State, as a bare number, how many lines below contain "casing".

── Data

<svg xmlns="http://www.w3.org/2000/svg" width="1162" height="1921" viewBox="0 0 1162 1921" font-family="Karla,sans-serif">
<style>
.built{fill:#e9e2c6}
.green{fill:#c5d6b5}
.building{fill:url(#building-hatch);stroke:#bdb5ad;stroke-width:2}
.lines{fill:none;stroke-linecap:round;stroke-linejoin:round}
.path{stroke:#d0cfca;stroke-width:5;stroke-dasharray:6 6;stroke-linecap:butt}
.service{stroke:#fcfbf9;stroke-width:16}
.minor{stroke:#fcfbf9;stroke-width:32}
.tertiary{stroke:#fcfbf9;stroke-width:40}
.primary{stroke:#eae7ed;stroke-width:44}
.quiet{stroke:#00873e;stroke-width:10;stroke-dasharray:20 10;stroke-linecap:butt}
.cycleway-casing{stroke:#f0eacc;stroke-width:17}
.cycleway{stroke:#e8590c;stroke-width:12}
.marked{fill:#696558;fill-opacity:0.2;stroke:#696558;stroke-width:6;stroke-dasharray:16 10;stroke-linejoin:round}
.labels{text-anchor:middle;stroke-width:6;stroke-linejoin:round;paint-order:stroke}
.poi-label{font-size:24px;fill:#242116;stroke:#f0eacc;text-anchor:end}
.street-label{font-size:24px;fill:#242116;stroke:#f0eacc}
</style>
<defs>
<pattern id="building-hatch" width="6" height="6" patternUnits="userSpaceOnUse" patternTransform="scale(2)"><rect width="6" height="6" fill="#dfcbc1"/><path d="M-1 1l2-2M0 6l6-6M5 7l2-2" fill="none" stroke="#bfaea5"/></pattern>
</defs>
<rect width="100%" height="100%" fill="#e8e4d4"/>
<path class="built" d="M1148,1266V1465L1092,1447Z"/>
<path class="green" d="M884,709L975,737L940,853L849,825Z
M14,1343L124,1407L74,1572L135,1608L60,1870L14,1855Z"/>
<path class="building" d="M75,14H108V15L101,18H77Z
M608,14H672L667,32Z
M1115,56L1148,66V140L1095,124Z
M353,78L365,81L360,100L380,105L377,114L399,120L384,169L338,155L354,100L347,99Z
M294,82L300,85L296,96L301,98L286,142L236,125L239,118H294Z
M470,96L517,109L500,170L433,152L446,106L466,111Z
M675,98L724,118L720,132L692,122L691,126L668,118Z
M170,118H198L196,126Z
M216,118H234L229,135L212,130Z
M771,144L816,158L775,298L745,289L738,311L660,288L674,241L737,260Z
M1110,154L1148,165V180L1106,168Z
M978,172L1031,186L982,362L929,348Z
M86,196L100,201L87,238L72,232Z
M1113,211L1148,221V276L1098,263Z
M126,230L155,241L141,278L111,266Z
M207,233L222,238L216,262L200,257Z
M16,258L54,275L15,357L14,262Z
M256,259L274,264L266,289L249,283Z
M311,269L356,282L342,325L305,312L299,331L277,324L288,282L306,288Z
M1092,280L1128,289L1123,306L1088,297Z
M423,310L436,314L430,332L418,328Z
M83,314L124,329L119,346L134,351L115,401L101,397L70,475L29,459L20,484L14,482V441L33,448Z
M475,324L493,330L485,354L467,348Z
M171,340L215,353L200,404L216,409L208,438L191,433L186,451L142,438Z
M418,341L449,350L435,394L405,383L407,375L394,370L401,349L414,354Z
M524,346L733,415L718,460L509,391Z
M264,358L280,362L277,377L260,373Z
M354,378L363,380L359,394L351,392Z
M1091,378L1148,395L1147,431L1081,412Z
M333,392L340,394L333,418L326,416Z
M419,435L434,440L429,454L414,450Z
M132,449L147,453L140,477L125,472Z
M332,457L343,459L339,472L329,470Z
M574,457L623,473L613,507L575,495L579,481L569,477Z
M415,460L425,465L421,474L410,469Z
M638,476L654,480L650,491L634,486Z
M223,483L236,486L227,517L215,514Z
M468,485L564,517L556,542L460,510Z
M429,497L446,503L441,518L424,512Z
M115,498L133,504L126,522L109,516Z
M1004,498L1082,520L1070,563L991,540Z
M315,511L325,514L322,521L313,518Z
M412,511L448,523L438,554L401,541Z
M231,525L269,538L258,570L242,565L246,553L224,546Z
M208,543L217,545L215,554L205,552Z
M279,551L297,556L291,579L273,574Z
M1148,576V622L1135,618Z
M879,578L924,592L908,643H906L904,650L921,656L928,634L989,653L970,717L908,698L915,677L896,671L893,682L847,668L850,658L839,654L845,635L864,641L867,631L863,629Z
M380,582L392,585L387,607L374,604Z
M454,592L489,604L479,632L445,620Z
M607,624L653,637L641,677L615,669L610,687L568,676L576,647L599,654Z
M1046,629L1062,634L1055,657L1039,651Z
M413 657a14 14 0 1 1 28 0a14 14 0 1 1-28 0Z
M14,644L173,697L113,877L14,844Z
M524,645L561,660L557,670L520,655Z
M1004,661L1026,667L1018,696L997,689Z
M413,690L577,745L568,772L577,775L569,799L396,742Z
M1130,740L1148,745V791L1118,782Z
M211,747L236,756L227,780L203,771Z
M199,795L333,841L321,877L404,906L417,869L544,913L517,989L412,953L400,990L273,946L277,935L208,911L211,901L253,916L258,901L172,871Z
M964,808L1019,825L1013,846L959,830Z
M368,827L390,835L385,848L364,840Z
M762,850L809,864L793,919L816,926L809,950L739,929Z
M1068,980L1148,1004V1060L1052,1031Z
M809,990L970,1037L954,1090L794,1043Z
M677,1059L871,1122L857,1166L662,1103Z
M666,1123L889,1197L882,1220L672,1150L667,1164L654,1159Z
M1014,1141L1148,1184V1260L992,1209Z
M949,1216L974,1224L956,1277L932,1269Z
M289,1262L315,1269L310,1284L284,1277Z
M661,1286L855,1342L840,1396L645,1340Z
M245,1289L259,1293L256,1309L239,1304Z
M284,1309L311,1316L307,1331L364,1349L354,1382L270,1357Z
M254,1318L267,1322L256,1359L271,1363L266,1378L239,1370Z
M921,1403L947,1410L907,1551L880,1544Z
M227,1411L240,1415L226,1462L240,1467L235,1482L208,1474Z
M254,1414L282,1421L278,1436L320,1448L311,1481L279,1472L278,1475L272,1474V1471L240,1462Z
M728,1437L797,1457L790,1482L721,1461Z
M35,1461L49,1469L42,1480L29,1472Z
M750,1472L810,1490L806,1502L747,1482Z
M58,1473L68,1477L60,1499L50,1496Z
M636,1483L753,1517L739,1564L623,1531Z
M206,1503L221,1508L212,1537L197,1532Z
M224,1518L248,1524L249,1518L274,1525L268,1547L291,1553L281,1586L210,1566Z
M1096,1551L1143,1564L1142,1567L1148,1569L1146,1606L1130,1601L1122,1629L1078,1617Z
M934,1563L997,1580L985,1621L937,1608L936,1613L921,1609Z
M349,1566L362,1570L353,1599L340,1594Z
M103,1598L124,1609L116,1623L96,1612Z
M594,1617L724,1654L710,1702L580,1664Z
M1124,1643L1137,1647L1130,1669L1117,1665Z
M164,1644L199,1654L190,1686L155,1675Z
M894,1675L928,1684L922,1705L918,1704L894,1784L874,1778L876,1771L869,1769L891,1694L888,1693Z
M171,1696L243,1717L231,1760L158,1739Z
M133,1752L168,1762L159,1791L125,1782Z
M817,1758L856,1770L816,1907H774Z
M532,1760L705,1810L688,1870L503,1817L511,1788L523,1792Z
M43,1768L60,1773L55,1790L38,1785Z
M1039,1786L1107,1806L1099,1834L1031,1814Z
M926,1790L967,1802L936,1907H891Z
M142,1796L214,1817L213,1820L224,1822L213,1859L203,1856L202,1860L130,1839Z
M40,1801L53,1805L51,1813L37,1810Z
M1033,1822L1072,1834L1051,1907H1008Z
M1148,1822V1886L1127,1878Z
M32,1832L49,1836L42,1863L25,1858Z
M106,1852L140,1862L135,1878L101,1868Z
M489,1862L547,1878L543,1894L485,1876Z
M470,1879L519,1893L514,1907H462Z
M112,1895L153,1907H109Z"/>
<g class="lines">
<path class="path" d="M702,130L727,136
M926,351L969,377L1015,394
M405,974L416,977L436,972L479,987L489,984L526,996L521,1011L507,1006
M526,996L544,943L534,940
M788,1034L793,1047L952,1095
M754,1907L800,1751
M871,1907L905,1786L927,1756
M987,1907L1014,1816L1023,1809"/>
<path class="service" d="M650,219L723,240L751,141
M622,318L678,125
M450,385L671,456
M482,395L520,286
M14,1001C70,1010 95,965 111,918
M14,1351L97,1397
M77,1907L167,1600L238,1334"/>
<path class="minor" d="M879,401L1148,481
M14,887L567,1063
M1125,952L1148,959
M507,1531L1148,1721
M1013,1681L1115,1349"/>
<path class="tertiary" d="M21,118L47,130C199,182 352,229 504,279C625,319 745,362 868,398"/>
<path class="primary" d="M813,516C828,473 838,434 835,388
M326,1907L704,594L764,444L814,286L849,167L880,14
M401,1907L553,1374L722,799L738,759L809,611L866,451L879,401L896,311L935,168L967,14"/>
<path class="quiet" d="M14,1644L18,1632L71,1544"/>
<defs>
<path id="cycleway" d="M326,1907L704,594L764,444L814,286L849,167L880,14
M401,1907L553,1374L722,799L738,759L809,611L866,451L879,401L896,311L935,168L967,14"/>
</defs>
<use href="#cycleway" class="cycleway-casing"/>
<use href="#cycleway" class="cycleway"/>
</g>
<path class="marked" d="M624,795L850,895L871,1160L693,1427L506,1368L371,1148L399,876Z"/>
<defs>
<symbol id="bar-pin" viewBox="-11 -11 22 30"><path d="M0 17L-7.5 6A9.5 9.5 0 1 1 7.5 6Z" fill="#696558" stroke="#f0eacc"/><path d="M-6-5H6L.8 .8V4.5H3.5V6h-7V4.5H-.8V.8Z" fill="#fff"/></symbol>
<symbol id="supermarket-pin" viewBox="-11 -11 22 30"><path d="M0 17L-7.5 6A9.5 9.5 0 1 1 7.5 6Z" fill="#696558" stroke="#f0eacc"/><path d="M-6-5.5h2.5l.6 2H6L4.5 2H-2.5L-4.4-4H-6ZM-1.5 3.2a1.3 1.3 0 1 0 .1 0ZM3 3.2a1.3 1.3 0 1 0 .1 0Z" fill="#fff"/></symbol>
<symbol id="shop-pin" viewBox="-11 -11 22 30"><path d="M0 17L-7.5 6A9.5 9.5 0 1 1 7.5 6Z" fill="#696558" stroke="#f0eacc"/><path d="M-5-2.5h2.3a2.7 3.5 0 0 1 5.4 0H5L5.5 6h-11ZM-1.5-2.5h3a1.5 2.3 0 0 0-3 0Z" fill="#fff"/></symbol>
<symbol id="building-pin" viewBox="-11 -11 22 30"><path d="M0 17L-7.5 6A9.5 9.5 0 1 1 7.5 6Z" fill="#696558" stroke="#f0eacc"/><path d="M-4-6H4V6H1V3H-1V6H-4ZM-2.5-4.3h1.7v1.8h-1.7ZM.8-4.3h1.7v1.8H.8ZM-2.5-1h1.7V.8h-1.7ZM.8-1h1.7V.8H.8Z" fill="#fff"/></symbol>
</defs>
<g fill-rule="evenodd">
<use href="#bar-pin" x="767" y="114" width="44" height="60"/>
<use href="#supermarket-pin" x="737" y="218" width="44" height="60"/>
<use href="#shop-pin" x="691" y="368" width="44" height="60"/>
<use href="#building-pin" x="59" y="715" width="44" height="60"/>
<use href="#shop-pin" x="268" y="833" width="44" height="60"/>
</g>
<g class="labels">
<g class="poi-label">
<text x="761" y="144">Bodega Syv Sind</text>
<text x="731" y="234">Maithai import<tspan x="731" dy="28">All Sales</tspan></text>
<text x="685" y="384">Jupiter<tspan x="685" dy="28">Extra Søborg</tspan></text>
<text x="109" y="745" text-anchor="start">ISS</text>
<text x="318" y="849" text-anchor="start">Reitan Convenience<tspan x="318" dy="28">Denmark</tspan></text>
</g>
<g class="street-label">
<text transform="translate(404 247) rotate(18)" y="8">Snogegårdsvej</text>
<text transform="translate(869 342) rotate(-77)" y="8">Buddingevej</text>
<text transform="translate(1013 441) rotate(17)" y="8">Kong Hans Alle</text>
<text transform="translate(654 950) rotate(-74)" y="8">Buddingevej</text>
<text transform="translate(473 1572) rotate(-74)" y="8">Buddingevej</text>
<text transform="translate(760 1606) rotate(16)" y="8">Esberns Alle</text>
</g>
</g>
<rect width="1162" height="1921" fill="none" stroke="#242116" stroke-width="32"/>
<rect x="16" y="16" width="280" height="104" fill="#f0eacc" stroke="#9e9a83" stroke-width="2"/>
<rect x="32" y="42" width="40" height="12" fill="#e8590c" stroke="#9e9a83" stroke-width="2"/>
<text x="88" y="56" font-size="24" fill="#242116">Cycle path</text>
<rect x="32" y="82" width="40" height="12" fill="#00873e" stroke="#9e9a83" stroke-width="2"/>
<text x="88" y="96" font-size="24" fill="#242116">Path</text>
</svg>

────

• _Result for this task_: 2